SAN FRANCISCO — Wilmer Flores does not typically run hot. Willy Adames knows, then, that if Flores is mad, something significant had to have happened.
After striking out to end the seventh, Flores became incensed with someone on the Miami Marlins. Instead of retreating back to his dugout, he took several purposeful steps towards the school of Marlins. The benches quickly cleared. Flores’ teammates quickly corralled him and directed him back to their bunker.
That was the extent of the extracurriculars. There was no sparring of any kind; equanimity was restored after roughly a minute. Flores was not available postgame to clarify who or what incited his anger. But the episode, one that unfolded in the middle of a 12-5 loss to the Marlins, encapsulated the Giants’ collective frustrations.
The frustration of being swept by Miami and finishing the nine-game home stand with six losses. The frustration of their hitters repeatedly getting plunked. The frustration of an offense that still remains cold even with Rafael Devers in the lineup.
“I don’t think there’s anything to say,” Adames said of being swept. “We played like crap.”
Adames did not know why Flores became so mad. Manager Bob Melvin said he was also unsure, speculating that something was said to Flores. But before Thursday’s game even started, tension hung in the air.
Following Wednesday’s loss, several players voiced their frustration about the recent stretch of San Francisco’s batters getting hit. Casey Schmitt, one of three players hit on Wednesday, had to undergo X-rays after taking a fastball to the left wrist.
Schmitt, who was already filling in for the injured Matt Chapman, missed Thursday’s game as he underwent a CT scan. While there was no fracture, the third baseman did have a bone bruise. The third baseman wants to play today against the Chicago White Sox but said of his wrist postgame that “it’s pretty messed up in there.”
Following Wednesday’s loss, Logan Webb offered a cryptic message by saying he hoped “there’s a little bit of an edge” for Thursday’s series finale given Schmitt, Jung Hoo Lee and Dominic Smith all got plunked.
An edge, indeed.
Hayden Birdsong began his afternoon by retiring the first two batters he faced on a pair of popups. On his 12th pitch of the day, Birdsong plunked Otto Lopez in the leg with a 97.5 mph four-seam fastball that was nowhere near the zone. It was a beanball that unquestionably fell in line with the Giants’ ethos of protecting their hitters.
“It is what it is,” said manager Bob Melvin. “It was pretty minor.”

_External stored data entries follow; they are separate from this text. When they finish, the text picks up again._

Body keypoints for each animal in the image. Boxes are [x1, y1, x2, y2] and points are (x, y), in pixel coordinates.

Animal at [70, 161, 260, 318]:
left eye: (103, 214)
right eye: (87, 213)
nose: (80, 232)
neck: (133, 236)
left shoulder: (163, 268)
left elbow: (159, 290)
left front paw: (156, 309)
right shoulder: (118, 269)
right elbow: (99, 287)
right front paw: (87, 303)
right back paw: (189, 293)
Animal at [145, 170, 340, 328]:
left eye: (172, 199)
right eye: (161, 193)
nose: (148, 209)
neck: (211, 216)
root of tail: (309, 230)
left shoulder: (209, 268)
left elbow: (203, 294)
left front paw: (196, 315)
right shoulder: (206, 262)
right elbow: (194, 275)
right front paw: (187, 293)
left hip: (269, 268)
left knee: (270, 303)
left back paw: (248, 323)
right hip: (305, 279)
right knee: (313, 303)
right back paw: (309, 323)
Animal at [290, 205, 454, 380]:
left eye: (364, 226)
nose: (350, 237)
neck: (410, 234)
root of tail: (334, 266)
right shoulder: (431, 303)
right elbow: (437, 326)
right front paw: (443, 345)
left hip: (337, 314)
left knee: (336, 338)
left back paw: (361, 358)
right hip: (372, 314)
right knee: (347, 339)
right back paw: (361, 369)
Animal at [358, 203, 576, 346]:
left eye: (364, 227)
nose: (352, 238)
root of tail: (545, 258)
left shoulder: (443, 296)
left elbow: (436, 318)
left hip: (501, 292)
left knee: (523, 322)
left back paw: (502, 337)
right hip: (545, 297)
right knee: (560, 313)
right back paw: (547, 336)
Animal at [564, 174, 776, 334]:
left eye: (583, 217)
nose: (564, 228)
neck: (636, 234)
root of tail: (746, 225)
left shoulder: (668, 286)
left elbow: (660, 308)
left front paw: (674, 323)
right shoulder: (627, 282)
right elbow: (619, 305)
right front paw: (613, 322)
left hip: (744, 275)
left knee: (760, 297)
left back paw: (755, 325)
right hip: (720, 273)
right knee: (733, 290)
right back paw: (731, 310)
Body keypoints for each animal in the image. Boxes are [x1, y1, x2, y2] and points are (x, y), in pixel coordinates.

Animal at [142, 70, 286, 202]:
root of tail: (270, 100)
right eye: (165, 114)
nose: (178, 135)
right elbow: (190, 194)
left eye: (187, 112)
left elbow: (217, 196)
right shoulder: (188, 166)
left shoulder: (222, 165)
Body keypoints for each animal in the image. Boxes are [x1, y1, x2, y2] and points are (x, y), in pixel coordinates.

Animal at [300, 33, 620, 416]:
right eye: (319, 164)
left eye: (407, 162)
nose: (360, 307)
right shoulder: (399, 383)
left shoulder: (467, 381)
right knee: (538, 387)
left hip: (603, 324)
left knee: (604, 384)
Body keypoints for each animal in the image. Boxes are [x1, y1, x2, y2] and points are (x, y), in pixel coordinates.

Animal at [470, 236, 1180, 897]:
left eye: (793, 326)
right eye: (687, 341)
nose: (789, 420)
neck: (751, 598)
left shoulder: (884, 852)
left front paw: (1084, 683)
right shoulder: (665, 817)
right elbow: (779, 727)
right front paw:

The umpiring crew congregated after the hit-by-pitch and quickly issued a warning to both sides, proactively ensuring Thursday’s game did not devolve into an afternoon of retaliation. Marlins manager Clayton McCullough immediately emerged from the first-base dugout and argued with home plate umpire Alfonso Márquez, who ejected him from the game.
If the Giants were sending a message, the Marlins sent a couple right back.
Following the hit-by-pitch, Agustín Ramírez smashed a 113.0 mph double off the left-field wall, then Kyle Stowers sent a three-run shot into Miami’s bullpen to put San Francisco in a 3-0 deficit. Two innings later, Ramírez sent a hanging 0-2 slider from Birdsong more than halfway up the left-field bleachers, a majestic two-run blast that put the Giants in a 5-0 hole.
“Things happen,” Birdsong said of hitting Lopez with two outs and nobody on. “You hit guys, you move on and I threw another slider middle-middle. That’s usually a home run.”
Down by five runs, the Giants responded with five runs of their own. Devers trimmed the Giants’ deficit with a two-run shot in the third, and the Giants tied the score with three runs in the fourth on Adames’ RBI single and Brett Wisely’s two-run double.
The next half inning, the Marlins countered and took the lead for good.
Birdsong walked the first two batters he faced to start the fifth, prompting Melvin to go to the bullpen. Reliever Spencer Bivens struck out the first two batters he faced but Eric Wagaman’s two-run double and Connor Norby’s RBI single gave the Marlins an 8-5 lead that they’d never lose. Miami landed its haymaker in the eighth by scoring four runs off right-hander Sean Hjelle.
The 23-year-old Birdsong finished his outing having allowed seven runs over four-plus innings, tied for the most he’s allowed in a single outing in his career.
“Kind of like the last outing, his velo is kind of all over the place,” Melvin said. “When he gets it right, it’s 96, 97. When he doesn’t, it’s 93. Kind of big misses with his fastball, big misses with his breaking ball. When he struggles some, that’s kind of what you see and we’ve seen that the last couple times.”
With the loss, the Giants are now exactly halfway through the regular season. There’s a lot of baseball left to be played, but even with this recent skid, they’re 44-37 and a half-game out of the final NL Wild Card spot.
“It’s tough to have perspective from the beginning of the year to where we are right now,” Melvin said. “We are who we are, and we feel like we’re a lot better than we’ve played these three games. We’re not in a horrible position, yet we feel like we’re a better team than what our record is right now.”